И уже и не пахло в нем студией. Разыгрался даже в один прекрасный день скандал — какая?то актриса обвинила Лобанова, что он ее обижает, между тем, как она ждет от него ребенка. И все театры обсуждали этот случай с жаром, будто новую премьеру, с тою, впрочем, разницей, что не осуждали никого из участников ее. Да, театр становился взрослым и обрастал послепотопной чешуей. У него было лицо некогда. И оно преображалось ото дня ко дню в морду. Неважно, в конце концов, как обращался Лобанов с женщинами. Но это было признаком времени и радостно успокаивало другие театры. «Ах, и у них, значит, скандалы. Ну вот, и славненько». А то можно было подумать, что они воплощенной укоризною стоят перед отчизною, перед старым МХАТом, выражаясь проще.
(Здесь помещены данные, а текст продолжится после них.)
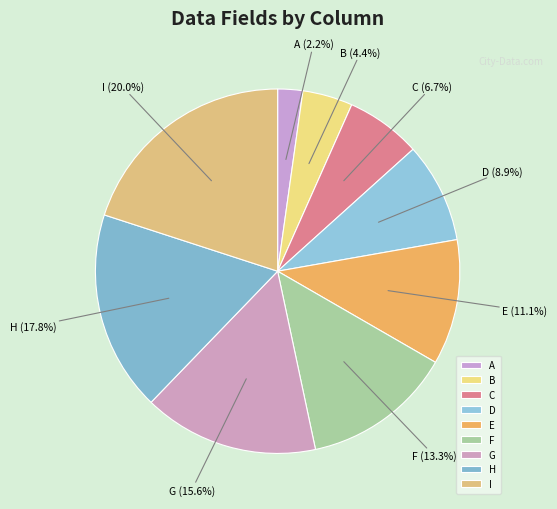

Does F represent more than half of the total?

No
Несмотря на то, что чудище, проглотившее Ермоловский театр и напялившее на себя его вывеску, ничем не отличалось от других, ему влетало больше. Звания и чина не имело оно. Слишком недавно походило на театр. Лобанов считался талантливым — каково это было другим? И его, наконец, стукнули с грохотом за пьесу, которую они только репетировали, но не успели поставить[4]. И Завадский, ученик Вахтангова, выросший в той же атмосфере, что и Лобанов, бойко болтающий на том же самом мхатовском арго («в каком?то смысле… говоря очень приблизительно… не верю… ищите сквозное действие»), — лихо дал брату своему подножку. Он написал в «Правде» статью на чужом ему, чисто газетном жаргоне[5]. Жаловался на отсутствие смелой критики. Один абзац у него кончался тем, что, мол, в частности, мало критикуем мы свой театр, Театр Моссовета. В следующем абзаце все, естественно, ждали этой самой критики. Однако со всей естественностью чудовища, подчиняющегося инстинкту самосохранения, Театр Моссовета из этого абзаца выпал. Начинался он примерно так: «Роковой ошибкой

режиссера Лобанова явилось…» И так далее. И о болезни Лобанова услыхал я от Завадского во время съезда писателей. Описав с глубоким сочувствием печальное состояние, в котором Лобанов находится, Завадский добавил: «Да, не умеют у нас беречь людей».

17 сентября

Левин Лев Ильич,[0] старый знакомый, некогда — молодой, подающий надежды. И в те, старые, времена казавшийся несколько чужим, как всякий критик. Внушало уважение то, что он держится, как взрослый, независимо и как будто любит литературу. Самолюбив был до крайности. И мнителен. Все ему казалось, что он болен. «Тяжкий млат, дробя стекло, кует булат»[1]. Но с душами не столь хрупкими и могучими производит он изменения не столь легко определимые. Сейчас Левин Лев Ильич уже совсем не похож на мальчика. Седые виски. Чуть пополнел, почему?то только лицом. И за седыми висками и отяжелевшим лицом ничего тебе не прочесть. Что он любит теперь, что думает о литературе — пойди пойми. Ничего не видно. И писать не пишет, а только редактирует. Одинок. И романов ни с кем не заводит. Друзей нет. Приятели имеются. Мнителен он больше прежнего. Года два — три назад приехал он сюда. Я сказал ему: «Что с тобой, почему ты так плохо выглядишь?» Он растревожился и, бросив дела, уехал обратно в Москву, с повышенной температурой. Мне хочется иной раз отвинтить винты, снять заградительные и маскировочные щиты и заглянуть, во что превратил тяжкий млат эту замкнутую и осторожную душу. Что он думает, что он делает, когда остается наедине с собой?